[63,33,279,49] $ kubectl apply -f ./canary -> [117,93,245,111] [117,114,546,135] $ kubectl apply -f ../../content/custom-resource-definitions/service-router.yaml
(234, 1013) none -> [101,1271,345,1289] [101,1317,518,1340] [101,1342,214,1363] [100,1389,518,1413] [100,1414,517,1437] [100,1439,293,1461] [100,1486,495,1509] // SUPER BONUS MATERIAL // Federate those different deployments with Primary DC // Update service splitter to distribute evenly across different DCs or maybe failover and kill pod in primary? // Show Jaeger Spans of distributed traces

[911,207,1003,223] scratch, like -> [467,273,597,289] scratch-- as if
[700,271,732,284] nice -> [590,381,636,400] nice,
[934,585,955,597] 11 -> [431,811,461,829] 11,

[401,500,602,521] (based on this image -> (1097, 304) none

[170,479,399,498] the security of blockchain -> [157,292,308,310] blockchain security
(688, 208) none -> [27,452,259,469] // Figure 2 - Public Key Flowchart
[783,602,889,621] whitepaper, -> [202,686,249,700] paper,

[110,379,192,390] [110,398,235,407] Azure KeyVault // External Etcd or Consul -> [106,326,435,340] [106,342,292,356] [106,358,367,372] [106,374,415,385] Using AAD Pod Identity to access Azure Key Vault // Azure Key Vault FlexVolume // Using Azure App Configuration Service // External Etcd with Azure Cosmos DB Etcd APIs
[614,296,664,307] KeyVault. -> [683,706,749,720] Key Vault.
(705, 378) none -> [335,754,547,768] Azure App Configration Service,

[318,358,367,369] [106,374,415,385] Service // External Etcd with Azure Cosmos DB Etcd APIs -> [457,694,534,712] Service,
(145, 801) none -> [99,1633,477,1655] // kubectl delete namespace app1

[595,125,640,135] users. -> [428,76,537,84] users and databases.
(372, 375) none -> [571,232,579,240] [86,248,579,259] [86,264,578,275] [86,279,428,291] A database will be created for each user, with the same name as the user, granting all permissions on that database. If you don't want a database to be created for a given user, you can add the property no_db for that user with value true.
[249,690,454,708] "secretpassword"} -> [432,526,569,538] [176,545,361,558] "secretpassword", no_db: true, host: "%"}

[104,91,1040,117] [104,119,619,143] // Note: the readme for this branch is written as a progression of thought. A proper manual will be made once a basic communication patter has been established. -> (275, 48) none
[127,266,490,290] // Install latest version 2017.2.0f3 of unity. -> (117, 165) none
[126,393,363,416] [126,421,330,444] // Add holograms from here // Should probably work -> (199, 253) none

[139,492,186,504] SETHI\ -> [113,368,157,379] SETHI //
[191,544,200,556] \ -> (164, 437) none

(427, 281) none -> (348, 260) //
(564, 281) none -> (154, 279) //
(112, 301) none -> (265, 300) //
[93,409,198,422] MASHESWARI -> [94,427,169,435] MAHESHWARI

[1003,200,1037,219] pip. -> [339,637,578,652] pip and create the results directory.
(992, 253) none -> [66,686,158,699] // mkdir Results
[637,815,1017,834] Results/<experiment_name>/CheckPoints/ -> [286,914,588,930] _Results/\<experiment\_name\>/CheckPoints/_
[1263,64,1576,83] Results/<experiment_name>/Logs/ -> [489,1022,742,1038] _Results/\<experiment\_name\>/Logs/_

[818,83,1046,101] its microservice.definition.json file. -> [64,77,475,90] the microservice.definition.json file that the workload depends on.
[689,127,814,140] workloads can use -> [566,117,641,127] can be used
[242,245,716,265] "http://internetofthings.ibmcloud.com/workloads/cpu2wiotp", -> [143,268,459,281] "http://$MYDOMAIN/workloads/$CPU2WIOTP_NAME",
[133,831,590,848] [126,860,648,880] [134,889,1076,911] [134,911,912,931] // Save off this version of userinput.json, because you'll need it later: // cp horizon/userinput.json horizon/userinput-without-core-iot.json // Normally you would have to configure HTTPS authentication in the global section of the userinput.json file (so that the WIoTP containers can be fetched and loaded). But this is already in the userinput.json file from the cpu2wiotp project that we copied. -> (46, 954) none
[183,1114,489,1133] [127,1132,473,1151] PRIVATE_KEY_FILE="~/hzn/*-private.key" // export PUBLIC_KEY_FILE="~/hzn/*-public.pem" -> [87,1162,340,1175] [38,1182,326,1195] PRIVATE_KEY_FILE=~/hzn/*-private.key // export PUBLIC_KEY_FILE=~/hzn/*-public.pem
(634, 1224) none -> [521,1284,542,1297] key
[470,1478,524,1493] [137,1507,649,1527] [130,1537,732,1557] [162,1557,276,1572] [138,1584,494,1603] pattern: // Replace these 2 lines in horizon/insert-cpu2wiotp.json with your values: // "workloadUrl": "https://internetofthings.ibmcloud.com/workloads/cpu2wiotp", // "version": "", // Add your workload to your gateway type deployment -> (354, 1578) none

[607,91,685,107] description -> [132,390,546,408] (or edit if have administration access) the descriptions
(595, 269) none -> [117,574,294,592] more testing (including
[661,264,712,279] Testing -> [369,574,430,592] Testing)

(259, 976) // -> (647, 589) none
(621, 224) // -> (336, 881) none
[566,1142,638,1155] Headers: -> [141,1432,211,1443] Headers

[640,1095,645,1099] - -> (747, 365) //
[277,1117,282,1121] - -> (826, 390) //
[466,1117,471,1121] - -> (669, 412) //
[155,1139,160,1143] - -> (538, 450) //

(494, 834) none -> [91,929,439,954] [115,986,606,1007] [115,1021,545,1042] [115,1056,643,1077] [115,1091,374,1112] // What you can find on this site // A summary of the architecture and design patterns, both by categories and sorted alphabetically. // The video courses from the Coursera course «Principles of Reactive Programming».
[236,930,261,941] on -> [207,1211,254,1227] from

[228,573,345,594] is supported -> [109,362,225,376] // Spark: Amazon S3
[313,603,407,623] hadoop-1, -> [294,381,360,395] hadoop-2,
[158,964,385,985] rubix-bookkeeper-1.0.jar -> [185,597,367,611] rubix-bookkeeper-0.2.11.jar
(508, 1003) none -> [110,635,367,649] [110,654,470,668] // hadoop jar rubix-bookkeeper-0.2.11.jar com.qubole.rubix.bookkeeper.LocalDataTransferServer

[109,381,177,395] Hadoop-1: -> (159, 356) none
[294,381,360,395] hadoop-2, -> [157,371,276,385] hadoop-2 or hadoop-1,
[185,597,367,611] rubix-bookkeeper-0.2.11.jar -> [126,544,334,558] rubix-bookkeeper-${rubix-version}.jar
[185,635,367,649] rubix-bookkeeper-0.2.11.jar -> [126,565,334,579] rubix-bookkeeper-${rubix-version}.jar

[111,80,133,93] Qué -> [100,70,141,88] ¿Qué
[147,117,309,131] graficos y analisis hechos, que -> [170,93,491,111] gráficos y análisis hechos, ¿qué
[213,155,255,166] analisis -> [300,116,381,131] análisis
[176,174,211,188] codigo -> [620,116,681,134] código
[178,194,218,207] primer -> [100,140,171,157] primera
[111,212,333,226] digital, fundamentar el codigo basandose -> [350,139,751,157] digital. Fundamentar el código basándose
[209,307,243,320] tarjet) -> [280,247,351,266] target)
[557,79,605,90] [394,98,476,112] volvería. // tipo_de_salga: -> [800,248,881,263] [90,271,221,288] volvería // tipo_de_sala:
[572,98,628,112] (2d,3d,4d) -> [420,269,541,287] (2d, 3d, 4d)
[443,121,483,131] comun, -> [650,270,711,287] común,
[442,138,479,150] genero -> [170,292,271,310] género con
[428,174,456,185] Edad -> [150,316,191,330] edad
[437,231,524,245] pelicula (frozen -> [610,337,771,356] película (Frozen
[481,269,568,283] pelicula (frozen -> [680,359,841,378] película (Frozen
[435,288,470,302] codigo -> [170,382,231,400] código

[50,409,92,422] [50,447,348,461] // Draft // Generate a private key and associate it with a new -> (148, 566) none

------------------------------------

- _WHAT THE TASK REQUIRES_:
Lines above that include the string "frozen" need to be copied.

- _EXERCISE RESULT_:
[437,231,524,245] pelicula (frozen -> [610,337,771,356] película (Frozen
[481,269,568,283] pelicula (frozen -> [680,359,841,378] película (Frozen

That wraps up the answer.